Amgen’s Enbrel heads ICER list of unjustified US price rises

Tablets on dollar bills (treatment, addiction, aging - concept). Vintage effect.

US cost effectiveness watchdog ICER found 10 examples of substantial price rises for top-selling medicines in 2019, and concluded that seven of those were not backed by any clinical evidence.

The cost to the American taxpayer from those increases? Around $1.2 billion for the seven drugs alone, says the organisation, which also found that for all but one the list price increase was at least double the US rate of inflation in that year.
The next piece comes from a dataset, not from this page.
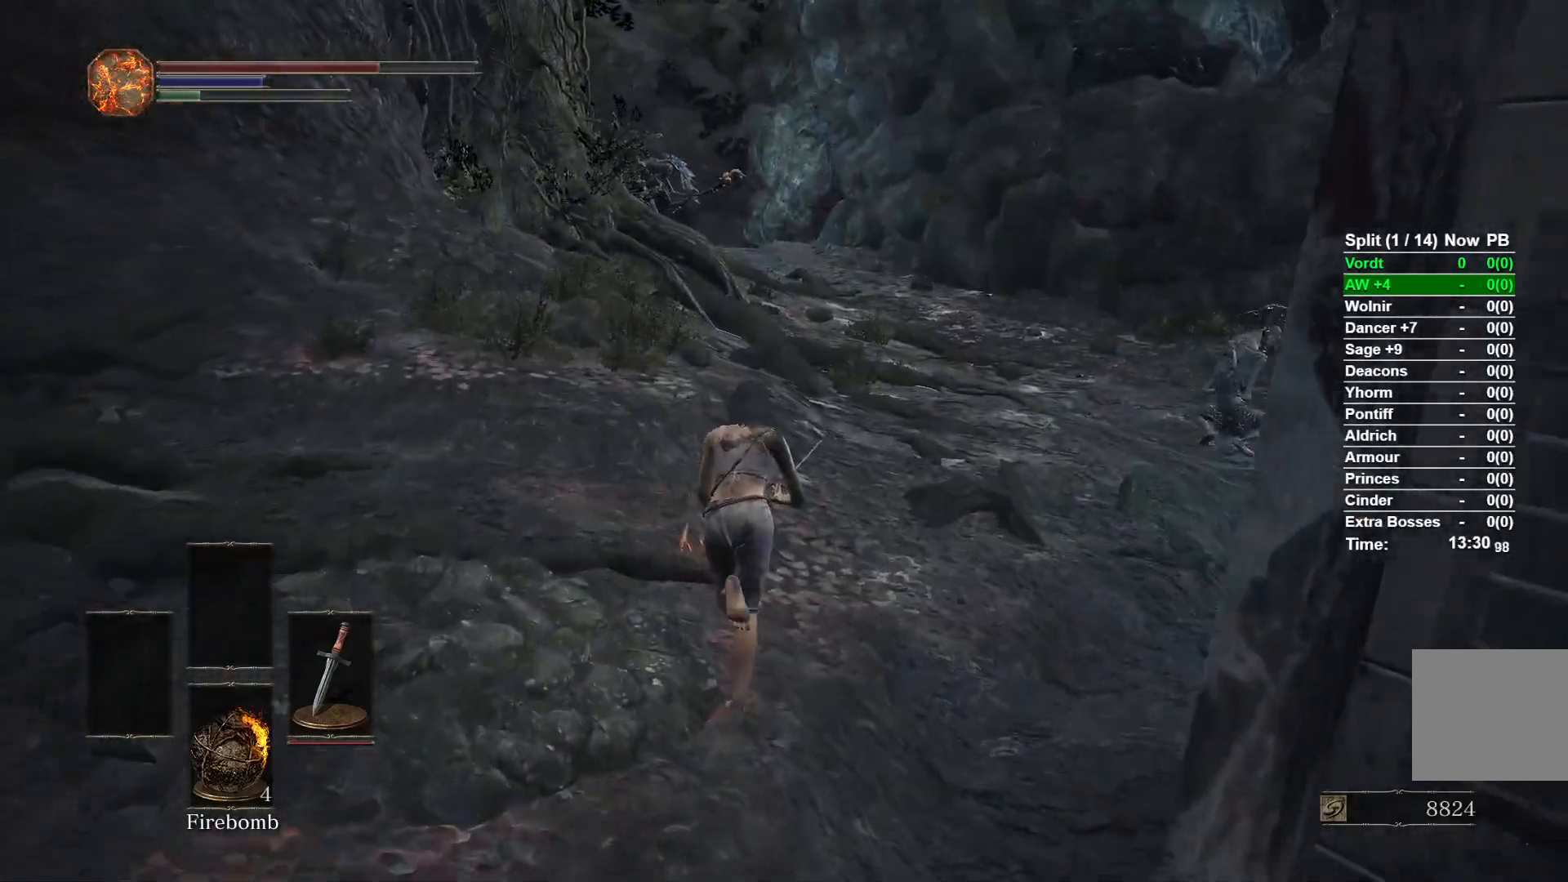
{"dt_ms": 500, "buttons": ["B"], "left_stick": "up", "right_stick": "center", "events": []}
Amgen’s venerable TNF inhibitor Enbrel (etanercept) for arthritis and other inflammatory conditions topped the list of offenders in terms of the added cost to the healthcare system, which ICER – the Institute for Clinical and Economic Review – estimated to be $403 million.

Enbrel’s list price rose 5.4%, but the net price was up almost 9% once adjusted for other factors, which could include rebates, wholesale fees and other variables like patient assistance programmes.
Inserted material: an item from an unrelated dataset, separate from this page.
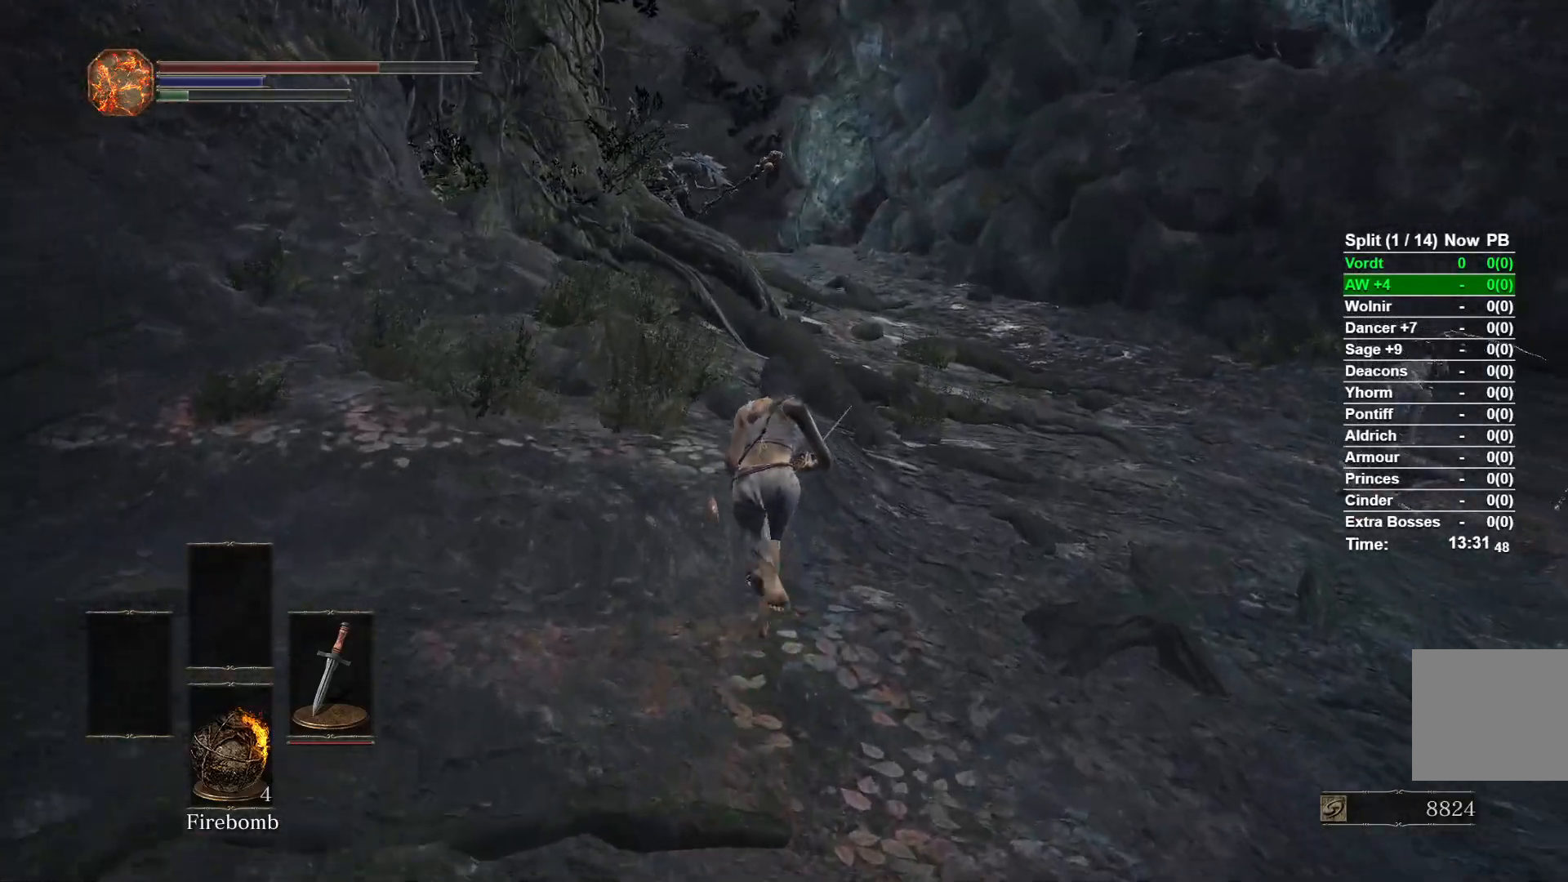
{"dt_ms": 500, "buttons": [], "left_stick": "up", "right_stick": "down", "events": [[317, "B", "up"], [467, "right_stick", "down"]]}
Second place was Johnson & Johnson’s schizophrenia treatment Invega Sustenna/Invega Trinza (paliperidone), with a 6.8% increase in the list price – and 10.7% net – which added $203 million to US drug spending.

The biggest price increases were seen with Salix’ irritable bowel syndrome therapy Xifaxan (rifaximin) – up 8.4% and 13.3% respectively – which added $173 million to the national spend.

The rest of the seven were: Bristol-Myers Squibb’s arthritis drug Orencia (abatacept) at a cost of $145 million; Biogen’s multiple sclerosis therapy Tecfidera (dimethyl fumarate) at $118 million; AbbVie’s TNF drug Humira (adalimumab) at $66 million; and UCB’s Vimpat (lacosamide) for epilepsy which swelled spending by $58 million.

“Several of these treatments have been on the market for many years, with scant evidence that they are any more effective than we understood them to be years ago,” said ICER’s chief medical officer David Rind.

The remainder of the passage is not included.